In retrospect, the plot’s evolution and resolution are clever, but while reading, the book felt slightly off the mark of the all-absorbing rhythm of a mystery that sweeps you along and keeps you guessing.  For instance, when Claire and a friend were searching the catacombs of the Gardner museum with a flashlight, the action felt like something from a Nancy Drew mystery rather than a tense, convincing event.

The book is worth reading, however, for the thoughts it provokes on the complexities of creating, collecting and marketing fine art.  At one point the author asks, “Where does art’s value lie?” Does it matter who an artist is if the painting itself is gorgeous or compelling?  Why does a recognized name have to be attached to an artwork to anoint it with “the glaze of our ego-driven consumer society” and thus propel its value?  Without firm answers to these questions, Claire is left wondering if she is recognized for her talent or her infamy, whether she is indeed a great artist in her own right, or just a great forger.  And the reader is left with insights into both the allure and the underworld of the fine art market.

Follow-up Reading for Facts

If you become intrigued by the Gardner Museum heist while reading The Art Forger, you can follow up by reading a factual memoir that describes the actual, unsolved crime case.  A Boston-based FBI investigator makes a small appearance as a character in The Art Forger, but the real-life FBI agent on the case of the art theft (not on the case of the Degas forgery, which is a fictional part of the novel) was based in Philadelphia.  In his memoir Priceless: How I Went Undercover to Rescue the World’s Stolen Treasures, Robert K. Wittman describes his work as an FBI agent leading the Art Crime Team.

priceless

As the largest art heist in American history, the Gardner Museum theft consumed a large part of Wittman’s professional life.  He opens and closes his memoir with details about the case, which to his regret, has yet to be solved.  Not one of the 13 works of art has been recovered, so we can only imagine in what gilded fortress or grimy sub-basement those historic masterworks might reside.

The Link to Collectors

Although The Art Forger was written from the point of view of an art creator, it also touches on art collectors, without whom there would be no motivation to forge or filch masterpieces.  Isabella Stewart Gardner was a passionate collector of art, as is a pivotal fictional character in the book.  At one point, an art dealer who is trying to educate the artist Claire about collectors says, “Remember I told you about collectors? How they grow obsessive?  How the desire to possess overtakes all reason?”  It doesn’t take much to find affirmation of this observation in the real world.
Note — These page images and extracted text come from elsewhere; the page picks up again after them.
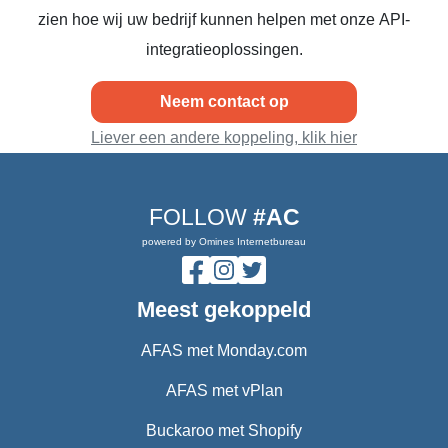
zien hoe wij uw bedrijf kunnen helpen met onze API-
integratieoplossingen.
Neem contact op
Liever een andere koppeling, klik hier
FOLLOW
#AC
powered by Omines Internetbureau
Meest gekoppeld
AFAS met Monday.com
AFAS met vPlan
Buckaroo met Shopify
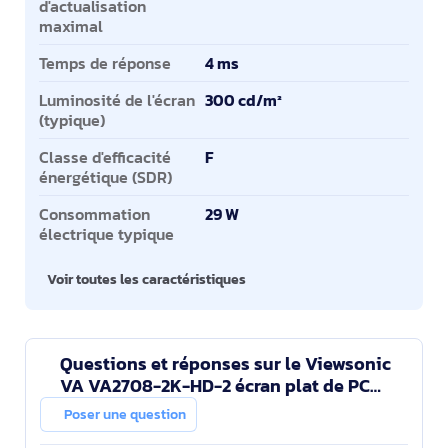
d'actualisation
maximal
Temps de réponse
4 ms
Luminosité de l'écran
300 cd/m²
(typique)
Classe d'efficacité
F
énergétique (SDR)
Consommation
29 W
électrique typique
Voir toutes les caractéristiques
Questions et réponses sur le Viewsonic
VA VA2708-2K-HD-2 écran plat de PC
68,6 cm (27") 2560 x 1440 pixels Quad HD
Poser une question
LED Noir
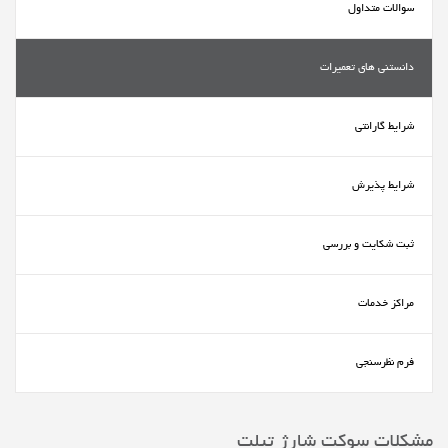
سوالات متداول
دانستنی های تعمیرات
شرایط گارانتی
شرایط پذیرش
ثبت شکایت و بررسی
مراکز خدمات
فرم نظرسنجی
مشکلات سوکت شارژ تبلت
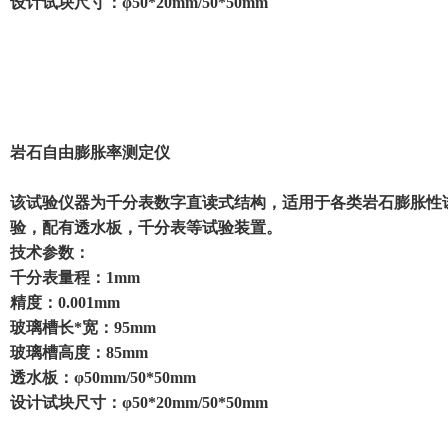
设计试块尺寸：φ50*20mm/50*50mm
岩石自由膨胀率测定仪
该试验仪器为千分表数字直读式结构，适用于各类岩石膨胀性
验，配有透水板，千分表等试验装置。
技术参数：
千分表量程：1mm
精度：0.001mm
玻璃槽长*宽：95mm
玻璃槽高度：85mm
透水板：φ50mm/50*50mm
设计试块尺寸：φ50*20mm/50*50mm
We were reminded of how obsession with beautiful objects can overtake all reason in a recent article about the folk art collector Ralph Esmerian.  He is now behind bars in a federal prison, not for dealing in forgeries or stolen goods, but for shenanigans with how he financed his purchases and used the same items as collateral for multiple loans.  When emailed a list of 228 objects from his collection that were being sold at Sotheby’s in January 2014 to help pay his debts, he wrote back from his prison cell saying, “WOW, thank god I am bankrupt and not free in January … That is some auction Sotheby’s has.” (“American Radiance II: Objects From Ralph Esmerian Collection.” Antiques and the Arts Weekly, January 7, 2014.)
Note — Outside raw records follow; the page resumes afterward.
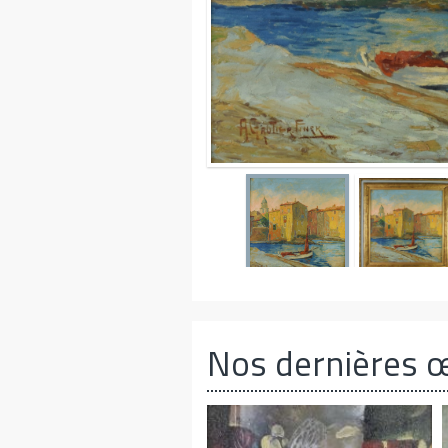
Nos dernières 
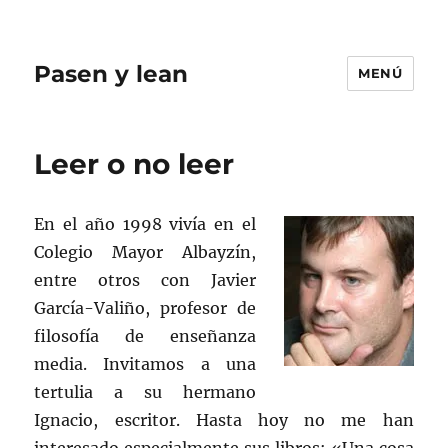
Pasen y lean
MENÚ
Leer o no leer
En el año 1998 vivía en el
Colegio Mayor Albayzín,
entre otros con Javier
García-Valiño, profesor de
filosofía de enseñanza
media. Invitamos a una
tertulia a su hermano
Ignacio, escritor. Hasta hoy no me han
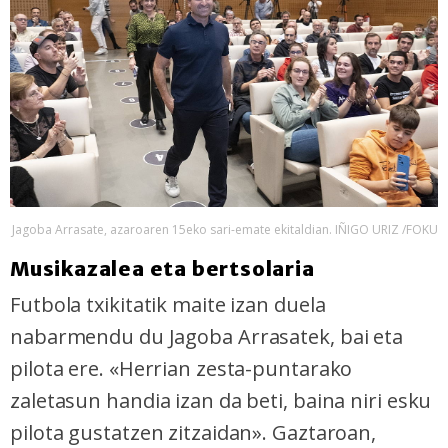
Jagoba Arrasate, azaroaren 15eko sari-emate ekitaldian. IÑIGO URIZ /FOKU
Musikazalea eta bertsolaria
Futbola txikitatik maite izan duela
nabarmendu du Jagoba Arrasatek, bai eta
pilota ere. «Herrian zesta-puntarako
zaletasun handia izan da beti, baina niri esku
pilota gustatzen zitzaidan». Gaztaroan,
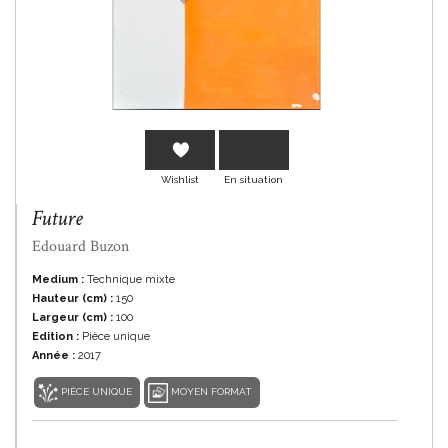
En savoir plus
Wishlist
En situation
Future
Edouard Buzon
Medium :
Technique mixte
Hauteur (cm) :
150
Largeur (cm) :
100
Edition :
Pièce unique
Année :
2017
PIÈCE UNIQUE
MOYEN FORMAT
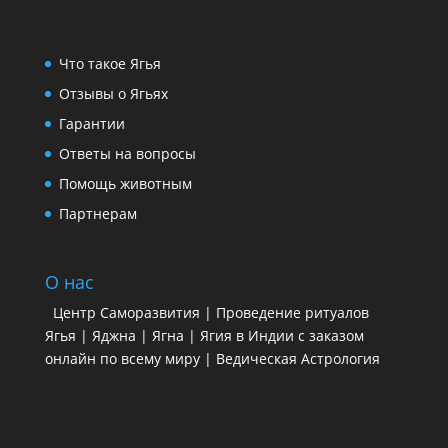
Что такое Ягья
Отзывы о Ягьях
Гарантии
Ответы на вопросы
Помощь животным
Партнерам
О нас
Центр Саморазвития | Проведение ритуалов
Ягья | Яджна | Ягна | Ягия в Индии с заказом
онлайн по всему миру | Ведическая Астрология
The same article quotes a curator of the American Folk Art Museum describing Esmerian as an “unrepentant romantic.” We have to admire that spirit and pursuit of beauty that drives collectors.  People’s need for alluring, soulful objects keeps the antiques trade, as well as the fine art market, thriving. 

Thank goodness that such a human drive exists, so long as people who have it stay on the straight and narrow.  But the real and imagined lives of those who deviate from that path do make for interesting reading.